### [About this task]
When you reach the line in the listing below that contains "the pedestrian walking at (x=103, y=928): 40.55", begin returning lines exactly as written, and stop after the line that contains "white umbrella: 50.60". Return no other lines.
--- Data provided ---
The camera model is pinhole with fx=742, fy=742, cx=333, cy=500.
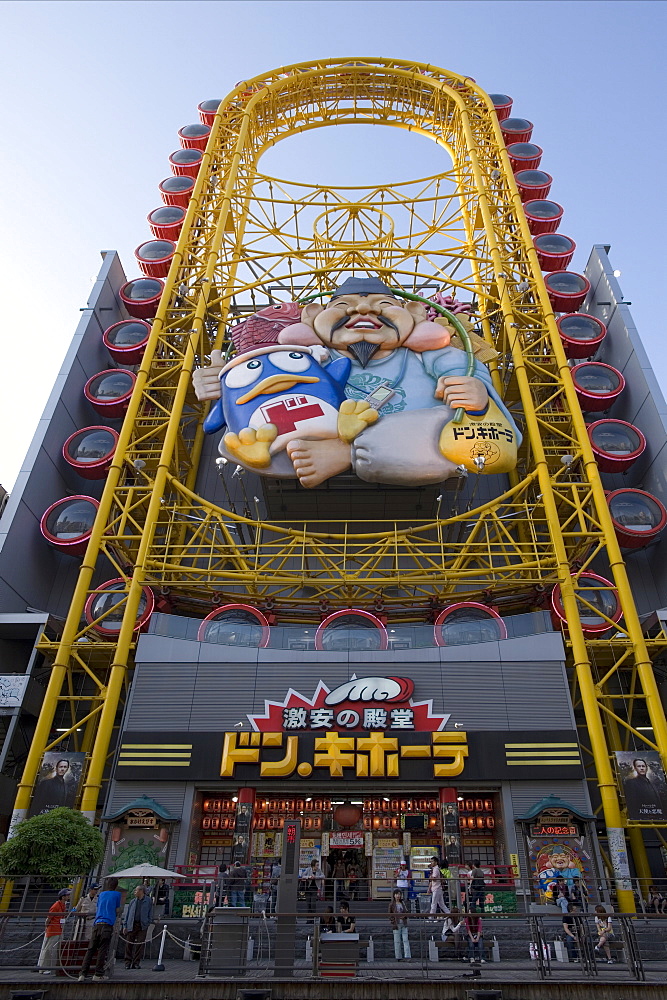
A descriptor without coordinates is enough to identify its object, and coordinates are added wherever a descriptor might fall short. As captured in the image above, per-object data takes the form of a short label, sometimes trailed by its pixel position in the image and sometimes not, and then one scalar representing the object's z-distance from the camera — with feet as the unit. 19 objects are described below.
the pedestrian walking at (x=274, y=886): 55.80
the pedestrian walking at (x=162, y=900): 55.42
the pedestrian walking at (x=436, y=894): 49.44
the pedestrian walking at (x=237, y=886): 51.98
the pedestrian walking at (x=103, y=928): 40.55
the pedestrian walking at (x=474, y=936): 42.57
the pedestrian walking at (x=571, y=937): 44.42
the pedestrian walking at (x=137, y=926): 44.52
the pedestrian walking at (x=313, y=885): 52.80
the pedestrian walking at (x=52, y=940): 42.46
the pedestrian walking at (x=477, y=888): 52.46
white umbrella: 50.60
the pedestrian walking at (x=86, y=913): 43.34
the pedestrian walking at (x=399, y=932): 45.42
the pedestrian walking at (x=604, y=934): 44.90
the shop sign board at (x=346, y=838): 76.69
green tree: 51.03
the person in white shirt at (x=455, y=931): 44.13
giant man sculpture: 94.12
---
--- Data provided ---
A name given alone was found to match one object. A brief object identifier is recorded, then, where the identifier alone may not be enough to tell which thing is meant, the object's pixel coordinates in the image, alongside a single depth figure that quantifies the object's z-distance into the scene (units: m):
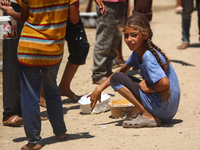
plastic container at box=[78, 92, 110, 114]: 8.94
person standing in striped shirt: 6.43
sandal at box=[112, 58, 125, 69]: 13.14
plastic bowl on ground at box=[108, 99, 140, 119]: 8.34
---
### [Written answer]
the pedestrian walking at (x=103, y=928): 40.55
the pedestrian walking at (x=474, y=936): 42.57
the pedestrian walking at (x=571, y=937): 44.42
the pedestrian walking at (x=137, y=926): 44.52
the pedestrian walking at (x=313, y=885): 52.80
the pedestrian walking at (x=52, y=940): 42.46
the pedestrian walking at (x=477, y=888): 52.46
white umbrella: 50.60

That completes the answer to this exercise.